For many people it is a dream, but it can be a nightmare for others who already live there. Imagine getting up on an icy morning and having to take a freezing cold shower before work or school or other daily activities, which you can only do during daylight hours. Imagine having to depend on kerosene, wood or coal for cooking and being practically isolated from the outside world with no cellphone, radio or television.

Surprisingly in the 21st century, this doomsday scenario is a reality for the more than 18% of the world’s population without electricity.

According to the World Bank's Global Tracking Framework, over 1.1 billion people around the world do not have access to electricity. Although there has been some improvement, the large number of Latin American families without access to this resource has become a major obstacle for the development of technology, education and health, particularly in rural areas.

How is electric power supplied in rural areas?

In several countries of the region, there are two main ways to increase electric service in rural areas. This first is to expand the network of power lines of electric companies. The second is to install solar panels, which are connected to a network that supplies electricity to households in the most remote areas.

Access to electricity contributes to reducing the use of kerosene lamps, which can be harmful to the respiratory system, and of candles, which are a safety hazard. Having light during the evening hours also increases the amount of time people have to do household chores and study. It also increases rural residents’ possibilities for obtaining an education and developing economic activities.

The usefulness of electricity is not limited to the home. Having electric power in rural health centers ensures adequate refrigeration for storing medicines and vaccines, and sterilizing equipment for medical instruments. Additionally, street lighting helps make communities safer.

In search of light

Rural electrification has been expanding in Peru. Electricity coverage in rural areas increased from 30% in 2007 to 75% in 2014, thanks to initiatives such as FONER, which has been providing electric power to schools, hospitals and community centers since 2006.

An investment subsidy was also created to make rural electrification more attractive to electric companies. Additionally, a regulated tariff was established for solar-powered service in rural areas. This has enabled some 105,000 new household connections, benefiting 450,000 rural residents.

 Additionally, more than 260,000 rural firms used electricity to produce textiles and cereals, coffee, dairy products and other foodstuffs. These companies increased their incomes and productivity by using electric equipment such as heating systems for livestock, cold systems for agriculture, food processing equipment and pumping stations, among others.

This was the experience of Sarita De la Cruz, which makes chocolate and cocoa-based products.
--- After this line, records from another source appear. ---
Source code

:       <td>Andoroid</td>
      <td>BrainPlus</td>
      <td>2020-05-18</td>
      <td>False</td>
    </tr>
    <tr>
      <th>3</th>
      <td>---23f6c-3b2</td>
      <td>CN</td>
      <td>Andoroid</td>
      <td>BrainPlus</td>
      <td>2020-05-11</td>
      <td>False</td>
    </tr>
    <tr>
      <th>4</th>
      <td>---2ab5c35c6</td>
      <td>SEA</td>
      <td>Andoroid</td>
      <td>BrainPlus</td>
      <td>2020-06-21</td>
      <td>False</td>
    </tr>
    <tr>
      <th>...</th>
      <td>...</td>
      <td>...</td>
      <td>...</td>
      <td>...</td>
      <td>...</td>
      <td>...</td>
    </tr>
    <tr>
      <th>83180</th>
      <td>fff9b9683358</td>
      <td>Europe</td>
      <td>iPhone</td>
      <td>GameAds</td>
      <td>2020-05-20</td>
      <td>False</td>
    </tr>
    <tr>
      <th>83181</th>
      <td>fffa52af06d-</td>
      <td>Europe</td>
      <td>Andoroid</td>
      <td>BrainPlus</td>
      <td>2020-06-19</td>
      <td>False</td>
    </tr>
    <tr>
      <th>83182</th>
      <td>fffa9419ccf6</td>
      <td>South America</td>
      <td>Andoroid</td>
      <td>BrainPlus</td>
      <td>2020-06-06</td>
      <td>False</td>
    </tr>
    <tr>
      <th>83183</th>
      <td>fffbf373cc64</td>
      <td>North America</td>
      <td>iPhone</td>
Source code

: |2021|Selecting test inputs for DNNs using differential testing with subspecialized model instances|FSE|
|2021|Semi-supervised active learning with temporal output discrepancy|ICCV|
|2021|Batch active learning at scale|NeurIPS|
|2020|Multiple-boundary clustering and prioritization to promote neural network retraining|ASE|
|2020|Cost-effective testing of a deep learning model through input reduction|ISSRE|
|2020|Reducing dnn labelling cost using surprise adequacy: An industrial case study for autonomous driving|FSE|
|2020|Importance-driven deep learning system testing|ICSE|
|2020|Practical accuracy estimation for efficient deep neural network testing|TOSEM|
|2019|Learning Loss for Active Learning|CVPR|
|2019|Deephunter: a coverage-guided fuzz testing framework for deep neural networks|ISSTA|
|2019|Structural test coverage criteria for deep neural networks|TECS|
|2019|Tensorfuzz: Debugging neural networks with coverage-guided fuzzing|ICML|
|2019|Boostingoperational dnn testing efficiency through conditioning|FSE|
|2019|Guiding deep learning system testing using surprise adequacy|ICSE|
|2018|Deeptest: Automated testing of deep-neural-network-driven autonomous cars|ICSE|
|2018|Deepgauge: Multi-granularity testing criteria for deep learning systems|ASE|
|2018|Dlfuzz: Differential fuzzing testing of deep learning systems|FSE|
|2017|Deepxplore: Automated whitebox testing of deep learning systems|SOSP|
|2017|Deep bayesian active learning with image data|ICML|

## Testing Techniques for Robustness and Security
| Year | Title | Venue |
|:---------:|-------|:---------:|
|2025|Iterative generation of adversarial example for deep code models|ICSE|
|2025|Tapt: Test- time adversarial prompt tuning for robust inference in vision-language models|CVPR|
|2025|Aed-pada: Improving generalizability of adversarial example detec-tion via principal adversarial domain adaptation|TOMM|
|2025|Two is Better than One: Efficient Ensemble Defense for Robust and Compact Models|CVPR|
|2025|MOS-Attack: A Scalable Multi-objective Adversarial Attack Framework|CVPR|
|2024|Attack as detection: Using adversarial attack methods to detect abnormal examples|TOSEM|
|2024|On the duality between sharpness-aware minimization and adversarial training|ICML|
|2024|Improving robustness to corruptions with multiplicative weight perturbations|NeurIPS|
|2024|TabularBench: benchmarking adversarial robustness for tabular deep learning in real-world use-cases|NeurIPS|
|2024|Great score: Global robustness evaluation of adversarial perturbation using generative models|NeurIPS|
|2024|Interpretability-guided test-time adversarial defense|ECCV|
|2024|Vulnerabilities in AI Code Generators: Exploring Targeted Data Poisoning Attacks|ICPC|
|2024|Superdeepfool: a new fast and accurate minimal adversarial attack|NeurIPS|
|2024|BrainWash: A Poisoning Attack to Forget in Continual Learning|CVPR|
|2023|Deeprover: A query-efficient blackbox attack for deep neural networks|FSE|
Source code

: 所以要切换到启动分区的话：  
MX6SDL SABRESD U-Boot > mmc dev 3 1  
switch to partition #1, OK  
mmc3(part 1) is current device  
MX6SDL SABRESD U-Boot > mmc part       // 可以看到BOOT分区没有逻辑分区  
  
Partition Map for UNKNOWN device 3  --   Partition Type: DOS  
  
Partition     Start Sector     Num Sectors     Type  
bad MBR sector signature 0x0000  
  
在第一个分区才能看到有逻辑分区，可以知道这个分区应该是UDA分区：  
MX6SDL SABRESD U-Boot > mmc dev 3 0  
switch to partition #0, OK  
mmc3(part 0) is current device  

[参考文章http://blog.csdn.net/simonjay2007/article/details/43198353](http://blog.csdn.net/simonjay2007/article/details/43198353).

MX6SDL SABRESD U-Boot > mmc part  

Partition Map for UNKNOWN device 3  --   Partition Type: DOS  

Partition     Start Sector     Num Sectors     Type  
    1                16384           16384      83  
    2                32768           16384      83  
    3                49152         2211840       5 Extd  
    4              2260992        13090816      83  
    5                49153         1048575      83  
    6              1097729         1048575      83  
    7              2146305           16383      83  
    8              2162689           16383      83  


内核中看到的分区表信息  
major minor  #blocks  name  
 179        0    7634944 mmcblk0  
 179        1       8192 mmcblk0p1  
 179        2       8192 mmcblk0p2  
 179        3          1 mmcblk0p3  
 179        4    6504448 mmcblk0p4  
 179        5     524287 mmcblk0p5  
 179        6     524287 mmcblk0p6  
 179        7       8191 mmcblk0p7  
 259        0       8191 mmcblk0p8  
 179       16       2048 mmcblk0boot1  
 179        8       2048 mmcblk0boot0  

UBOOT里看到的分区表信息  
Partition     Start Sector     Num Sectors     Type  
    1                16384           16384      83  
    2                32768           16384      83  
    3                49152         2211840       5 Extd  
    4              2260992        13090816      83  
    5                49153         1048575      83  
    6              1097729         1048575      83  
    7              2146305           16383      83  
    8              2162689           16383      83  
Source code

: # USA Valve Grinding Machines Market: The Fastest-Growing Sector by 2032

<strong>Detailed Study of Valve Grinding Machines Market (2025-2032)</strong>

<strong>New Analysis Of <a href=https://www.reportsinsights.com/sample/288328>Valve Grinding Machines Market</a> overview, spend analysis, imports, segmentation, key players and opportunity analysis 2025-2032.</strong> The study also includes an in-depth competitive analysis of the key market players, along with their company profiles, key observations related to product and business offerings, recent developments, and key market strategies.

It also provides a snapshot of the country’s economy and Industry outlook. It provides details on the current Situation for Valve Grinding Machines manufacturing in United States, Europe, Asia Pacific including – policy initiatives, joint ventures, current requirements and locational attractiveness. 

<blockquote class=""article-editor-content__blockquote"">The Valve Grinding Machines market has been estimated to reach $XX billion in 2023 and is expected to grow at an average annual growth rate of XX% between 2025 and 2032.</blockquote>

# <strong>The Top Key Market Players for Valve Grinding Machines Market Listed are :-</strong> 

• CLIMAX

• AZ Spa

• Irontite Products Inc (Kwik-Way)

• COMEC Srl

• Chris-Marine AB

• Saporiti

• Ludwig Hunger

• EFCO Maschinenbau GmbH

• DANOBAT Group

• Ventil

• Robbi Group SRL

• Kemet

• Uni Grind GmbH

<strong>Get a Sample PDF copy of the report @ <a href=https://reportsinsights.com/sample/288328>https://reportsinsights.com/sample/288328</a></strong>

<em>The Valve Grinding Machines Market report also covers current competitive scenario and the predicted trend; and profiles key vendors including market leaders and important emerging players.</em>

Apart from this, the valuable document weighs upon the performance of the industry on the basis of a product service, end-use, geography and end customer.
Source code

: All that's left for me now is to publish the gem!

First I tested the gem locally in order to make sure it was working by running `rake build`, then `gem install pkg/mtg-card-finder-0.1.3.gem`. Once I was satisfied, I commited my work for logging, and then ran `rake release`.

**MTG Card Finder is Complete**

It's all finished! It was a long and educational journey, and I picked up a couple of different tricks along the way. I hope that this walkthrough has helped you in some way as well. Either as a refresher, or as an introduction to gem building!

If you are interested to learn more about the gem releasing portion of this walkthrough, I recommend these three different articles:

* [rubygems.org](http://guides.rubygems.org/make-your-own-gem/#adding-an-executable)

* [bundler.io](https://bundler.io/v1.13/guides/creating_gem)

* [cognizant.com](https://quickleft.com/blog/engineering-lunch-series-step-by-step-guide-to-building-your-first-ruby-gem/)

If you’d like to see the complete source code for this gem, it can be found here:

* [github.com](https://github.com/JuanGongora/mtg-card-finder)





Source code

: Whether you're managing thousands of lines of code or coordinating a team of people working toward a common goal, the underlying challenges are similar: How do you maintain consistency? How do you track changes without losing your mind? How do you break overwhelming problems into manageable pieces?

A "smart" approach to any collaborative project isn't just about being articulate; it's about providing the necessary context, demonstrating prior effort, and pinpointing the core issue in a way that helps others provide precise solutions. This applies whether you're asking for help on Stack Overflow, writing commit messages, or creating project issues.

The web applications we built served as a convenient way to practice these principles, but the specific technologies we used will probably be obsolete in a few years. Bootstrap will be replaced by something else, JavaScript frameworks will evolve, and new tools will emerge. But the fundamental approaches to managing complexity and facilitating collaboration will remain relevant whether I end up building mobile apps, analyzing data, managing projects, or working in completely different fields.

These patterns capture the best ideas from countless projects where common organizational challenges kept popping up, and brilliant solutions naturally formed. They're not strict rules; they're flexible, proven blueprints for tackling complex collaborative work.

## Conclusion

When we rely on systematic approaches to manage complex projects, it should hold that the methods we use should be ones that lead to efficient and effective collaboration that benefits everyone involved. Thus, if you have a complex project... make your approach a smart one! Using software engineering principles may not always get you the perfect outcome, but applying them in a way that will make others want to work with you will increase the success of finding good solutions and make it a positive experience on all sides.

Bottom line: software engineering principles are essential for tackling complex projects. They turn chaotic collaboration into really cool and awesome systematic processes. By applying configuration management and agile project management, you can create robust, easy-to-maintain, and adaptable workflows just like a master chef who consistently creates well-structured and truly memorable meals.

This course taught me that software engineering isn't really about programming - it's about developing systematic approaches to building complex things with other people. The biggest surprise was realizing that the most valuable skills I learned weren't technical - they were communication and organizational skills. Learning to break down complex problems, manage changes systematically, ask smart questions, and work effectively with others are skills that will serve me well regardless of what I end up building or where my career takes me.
“Initially, I couldn’t run my equipment because we did not have access to three-phase electric power. Before we had electricity, we produced 30 kilos of chocolate monthly; now we produce 350 kilos. The 10 families in our organization work with about 30 cocoa producers.”


More clean energy

The use of solar-powered systems, which provide clean, safe energy, is on the rise. According to WWF Latin America, 19 of the 26 Latin American countries have programs to supply electricity to rural areas using green technology. In Argentina, for example, one project has supplied electricity to over 150,000 families using solar panels, thereby improving the quality of life of rural residents.

Janina Franco, an energy specialist at the World Bank, said: “Rural electrification projects have a broad impact on reducing poverty and improving the quality of life of their beneficiaries, who want to live with dignity in remote areas.”

According to the World Bank, one of every seven people still lives without electricity. Finding new energy sources not only enables more people to enjoy watching television or listening to the radio, but can also help them start or improve a business and even escape poverty.